Information supplied -
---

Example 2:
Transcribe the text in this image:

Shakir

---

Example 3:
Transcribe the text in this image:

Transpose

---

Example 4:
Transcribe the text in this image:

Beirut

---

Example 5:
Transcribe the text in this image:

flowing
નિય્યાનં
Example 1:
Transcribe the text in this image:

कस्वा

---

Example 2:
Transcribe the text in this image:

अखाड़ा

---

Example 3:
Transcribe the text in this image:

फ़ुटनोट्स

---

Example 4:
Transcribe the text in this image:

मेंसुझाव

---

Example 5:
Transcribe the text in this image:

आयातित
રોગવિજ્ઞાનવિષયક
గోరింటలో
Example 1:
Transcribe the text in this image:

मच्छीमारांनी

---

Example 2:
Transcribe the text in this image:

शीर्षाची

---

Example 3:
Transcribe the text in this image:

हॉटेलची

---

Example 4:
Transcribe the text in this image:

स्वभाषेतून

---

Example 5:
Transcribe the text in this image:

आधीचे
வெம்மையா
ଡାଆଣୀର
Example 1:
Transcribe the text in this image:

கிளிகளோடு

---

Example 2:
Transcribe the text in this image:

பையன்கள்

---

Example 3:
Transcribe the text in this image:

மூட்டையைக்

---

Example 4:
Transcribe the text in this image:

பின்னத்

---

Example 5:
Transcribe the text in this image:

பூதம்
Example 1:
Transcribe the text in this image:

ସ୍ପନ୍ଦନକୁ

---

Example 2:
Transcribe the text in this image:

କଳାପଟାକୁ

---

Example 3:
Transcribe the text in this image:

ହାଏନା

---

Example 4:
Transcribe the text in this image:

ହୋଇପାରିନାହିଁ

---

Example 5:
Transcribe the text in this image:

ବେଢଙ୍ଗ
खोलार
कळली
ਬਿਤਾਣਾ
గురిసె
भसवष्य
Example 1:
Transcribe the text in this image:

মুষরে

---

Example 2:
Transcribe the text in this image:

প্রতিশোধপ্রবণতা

Your objective - Give back the full listing above, exactly as it reads.

Solution to this problem -
---

Example 2:
Transcribe the text in this image:

Shakir

---

Example 3:
Transcribe the text in this image:

Transpose

---

Example 4:
Transcribe the text in this image:

Beirut

---

Example 5:
Transcribe the text in this image:

flowing
નિય્યાનં
Example 1:
Transcribe the text in this image:

कस्वा

---

Example 2:
Transcribe the text in this image:

अखाड़ा

---

Example 3:
Transcribe the text in this image:

फ़ुटनोट्स

---

Example 4:
Transcribe the text in this image:

मेंसुझाव

---

Example 5:
Transcribe the text in this image:

आयातित
રોગવિજ્ઞાનવિષયક
గోరింటలో
Example 1:
Transcribe the text in this image:

मच्छीमारांनी

---

Example 2:
Transcribe the text in this image:

शीर्षाची

---

Example 3:
Transcribe the text in this image:

हॉटेलची

---

Example 4:
Transcribe the text in this image:

स्वभाषेतून

---

Example 5:
Transcribe the text in this image:

आधीचे
வெம்மையா
ଡାଆଣୀର
Example 1:
Transcribe the text in this image:

கிளிகளோடு

---

Example 2:
Transcribe the text in this image:

பையன்கள்

---

Example 3:
Transcribe the text in this image:

மூட்டையைக்

---

Example 4:
Transcribe the text in this image:

பின்னத்

---

Example 5:
Transcribe the text in this image:

பூதம்
Example 1:
Transcribe the text in this image:

ସ୍ପନ୍ଦନକୁ

---

Example 2:
Transcribe the text in this image:

କଳାପଟାକୁ

---

Example 3:
Transcribe the text in this image:

ହାଏନା

---

Example 4:
Transcribe the text in this image:

ହୋଇପାରିନାହିଁ

---

Example 5:
Transcribe the text in this image:

ବେଢଙ୍ଗ
खोलार
कळली
ਬਿਤਾਣਾ
గురిసె
भसवष्य
Example 1:
Transcribe the text in this image:

মুষরে

---

Example 2:
Transcribe the text in this image:

প্রতিশোধপ্রবণতা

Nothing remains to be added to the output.